В качестве иллюстрации «сюжет» с Владимиром Евтихиановичем Баскаковым, который в пору закрытия «Скверного анекдота» был первым заместителем председателя Госкино. Человек он был умный, образованный, кандидат искусствоведения, писатель, фронтовик, но очень вспыльчивый. И вот во время «решительного разговора» по поводу «Скверного анекдота», который проходил в его кабинете, он, распаляясь, дошел до эпизода с мухой, которую в конце фильма ловит Пселдонимов, а изловив, прихлопывает. Все вокруг думают, что это не муха, а сам Пселдонимов, «чиновник без чина».

— Это что еще за метафора? — грозно вопрошал Владимир Евтихианович. — Это на кого вы намекаете? Ведь вы кого-то имели в виду?

Наумов, проявив вышеупомянутую невоздержанность в острословии, тут же ему и ответил:

— Вас, Владимир Евтихианович. Вас.

Мол, чиновников, без чина, с чинами — неважно. Картину, как известно, закрыли. Прошло десять лет, я работала в НИИ теории и истории кино. Баскаков был директором, защитил докторскую. В разговоре с отцом я обмолвилась об этом, и он меня спросил, как называется диссертация.
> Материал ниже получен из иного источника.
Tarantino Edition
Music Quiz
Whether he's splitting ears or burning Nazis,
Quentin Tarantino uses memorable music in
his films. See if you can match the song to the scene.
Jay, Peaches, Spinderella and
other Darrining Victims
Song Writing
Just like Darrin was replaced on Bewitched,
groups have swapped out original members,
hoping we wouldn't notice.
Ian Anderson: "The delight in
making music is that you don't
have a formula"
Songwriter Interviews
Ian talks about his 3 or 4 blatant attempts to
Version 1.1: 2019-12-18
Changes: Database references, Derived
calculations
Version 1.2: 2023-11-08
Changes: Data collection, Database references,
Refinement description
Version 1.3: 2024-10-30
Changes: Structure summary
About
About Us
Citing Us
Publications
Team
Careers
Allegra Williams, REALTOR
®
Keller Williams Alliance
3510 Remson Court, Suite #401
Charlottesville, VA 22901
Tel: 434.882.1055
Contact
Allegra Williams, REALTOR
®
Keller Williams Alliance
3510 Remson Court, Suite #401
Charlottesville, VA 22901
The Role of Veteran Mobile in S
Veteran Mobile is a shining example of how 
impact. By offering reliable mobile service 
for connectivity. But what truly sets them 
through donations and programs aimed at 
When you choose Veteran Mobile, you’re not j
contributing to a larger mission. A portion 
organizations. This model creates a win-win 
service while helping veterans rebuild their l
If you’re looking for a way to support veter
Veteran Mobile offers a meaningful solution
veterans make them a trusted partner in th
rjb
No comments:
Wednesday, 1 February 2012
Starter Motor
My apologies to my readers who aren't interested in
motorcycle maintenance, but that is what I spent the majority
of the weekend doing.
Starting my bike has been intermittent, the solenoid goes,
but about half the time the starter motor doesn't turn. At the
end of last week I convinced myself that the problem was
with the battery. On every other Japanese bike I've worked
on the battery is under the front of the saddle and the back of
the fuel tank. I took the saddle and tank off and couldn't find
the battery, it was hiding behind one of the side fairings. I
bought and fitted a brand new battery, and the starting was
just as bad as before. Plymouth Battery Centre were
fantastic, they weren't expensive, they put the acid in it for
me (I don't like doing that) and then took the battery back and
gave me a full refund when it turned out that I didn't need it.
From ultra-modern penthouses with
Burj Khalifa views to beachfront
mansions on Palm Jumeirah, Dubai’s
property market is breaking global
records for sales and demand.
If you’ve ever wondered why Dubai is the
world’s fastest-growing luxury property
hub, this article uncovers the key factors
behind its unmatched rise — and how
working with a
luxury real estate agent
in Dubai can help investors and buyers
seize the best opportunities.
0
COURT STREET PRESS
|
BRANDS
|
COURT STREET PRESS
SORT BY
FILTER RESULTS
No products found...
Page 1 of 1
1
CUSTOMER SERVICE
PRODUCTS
Говорю: «Леворадикальные тенденции в современном буржуазном кинематографе» или что-то в этом роде. Папа удовлетворенно хмыкнул и не без гордости за свою проницательность сказал: «Я всегда чувствовал, что в душе он левак». В тот раз и в других похожих ситуациях я убеждалась, что отец не таил зла на людей, которые «держали и не пущали», закрывали и уродовали их (и не только их!) фильмы. Он понимал, что это были люди-функции. Другое дело, что сам он никогда бы не оказался на их месте.


С отцом. Киев. 1954 год


Ирония как воспитательный прием

Наумов был и есть великий пересмешник, мистификатор. Ирония отца была иной: мягкой и конструктивной. В детстве я ее не всегда могла оценить, но никогда не обижалась. Ирония была не обидной. Встречая меня после летней разлуки, папа, оглядывая тощего подростка с ног до головы, произносил, нарочито окая: «А ну-ка, сынку, поворотись-ка! Экой ты смешной!» Почему сынку? Почему смешной? Выдали мне «Тараса Бульбу», прочитала, все встало на место. Вообще, не читать в то время было невозможно. Надо было знать, откуда все эти с иронией произнесенные цитаты: «Гвозди бы делать из этих людей…», «Я князь-Григорию и вам фельдфебеля в Вольтеры дам», «Барон рассвирепел и впал в ничтожество», «Жизнь надо прожить так, чтобы не было мучительно…» — здесь обычно ставилось многоточие. Или: «Валя, Валентина, что с тобой теперь?..» — это, понятно, когда я заболевала.